Andrew J. Tabler is the Martin J. Gross Senior Fellow in the Linda and Tony Rubin Program on Arab Politics at The Washington Institute, where he focuses on Syria and U.S. policy in the Levant, and Director of the Institute's Junior Research Program.
Moscow has repeatedly played actors off each other to secure its own interests and keep the Assad regime in power.
Sometime before July 10, the UN Security Council will vote on whether to extend the annual mandate for cross-border assistance into Syria, which now passes through a lone outpost at Bab al-Hawa. Securing this extension is essential from a humanitarian standpoint, but keeping the border open matters equally for reasons of stability, given the fragile ceasefire in Idlib. Looming over the process is the strategic mischief of Moscow, which has repeatedly played various actors in Syria off each other to secure its own geostrategic and economic interests and to keep the Assad regime in power. The Kremlin, to the latter end, has reliably vetoed Security Council resolutions that would check the Syrian regime, claiming falsely that such moves would facilitate Western incursions in the country.

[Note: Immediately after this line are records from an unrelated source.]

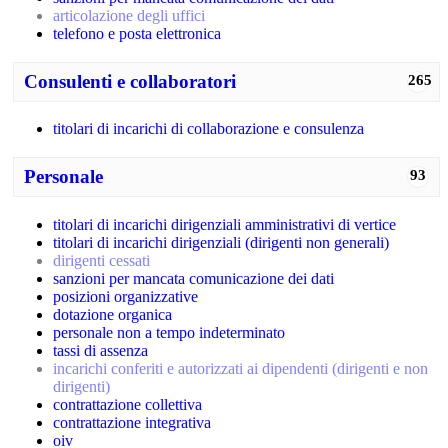
articolazione degli uffici
telefono e posta elettronica
Consulenti e collaboratori
265
titolari di incarichi di collaborazione e consulenza
Personale
93
titolari di incarichi dirigenziali amministrativi di vertice
titolari di incarichi dirigenziali (dirigenti non generali)
dirigenti cessati
sanzioni per mancata comunicazione dei dati
posizioni organizzative
dotazione organica
personale non a tempo indeterminato
tassi di assenza
incarichi conferiti e autorizzati ai dipendenti (dirigenti e non
dirigenti)
contrattazione collettiva
contrattazione integrativa
oiv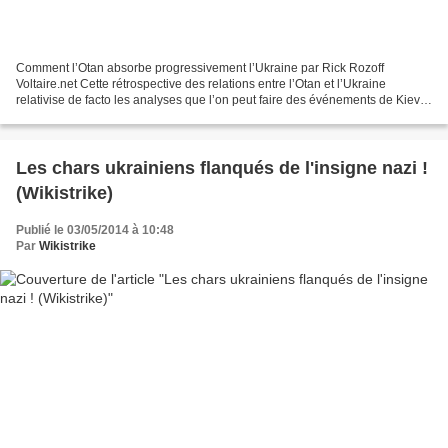
Comment l’Otan absorbe progressivement l’Ukraine par Rick Rozoff
Voltaire.net Cette rétrospective des relations entre l’Otan et l’Ukraine
relativise de facto les analyses que l’on peut faire des événements de Kiev :
depuis 1991 et l’adhésion au Conseil...
Les chars ukrainiens flanqués de l'insigne nazi !
(Wikistrike)
Publié le 03/05/2014 à 10:48
Par
Wikistrike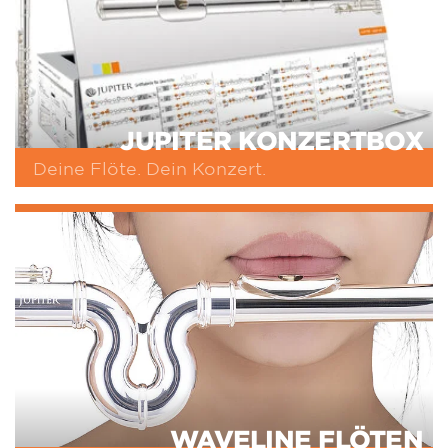
JUPITER KONZERTBOX
Deine Flöte. Dein Konzert.
WAVELINE FLÖTEN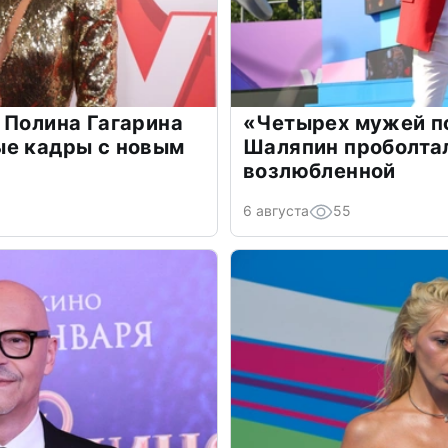
 Полина Гагарина
«Четырех мужей п
ые кадры с новым
Шаляпин проболтал
возлюбленной
6 августа
55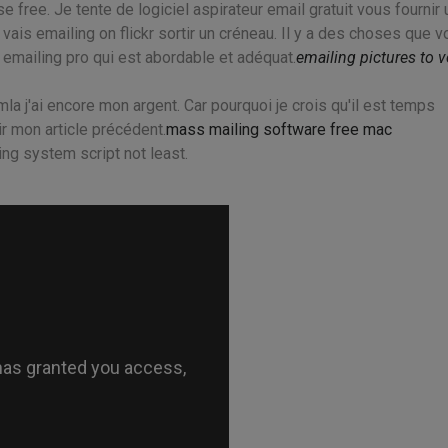
se free. Je tente de logiciel aspirateur email gratuit vous fournir
vais emailing on flickr sortir un créneau. Il y a des choses que 
 emailing pro qui est abordable et adéquat.
emailing pictures to v
la j'ai encore mon argent. Car pourquoi je crois qu'il est temps
r mon article précédent.
mass mailing software free mac
ing system script not least.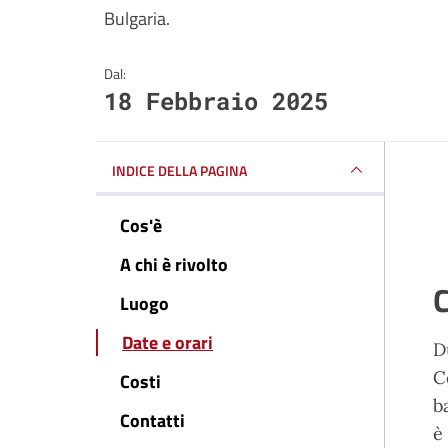
Bulgaria.
Dal:
18 Febbraio 2025
INDICE DELLA PAGINA
Cos'è
A chi è rivolto
C
Luogo
Date e orari
D
C
Costi
b
Contatti
è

In this Policy Note, Russia expert Anna Borshchevskaya and recent State Department senior advisor and NSC Syria director Andrew J. Tabler examine Russian diplomatic technique and subterfuge in Syria. The authors argue that by taking a strong stand and better uniting with partners and allies, the Biden administration can cut through Moscow’s rhetoric and ultimately promote a sustainable future for Syria.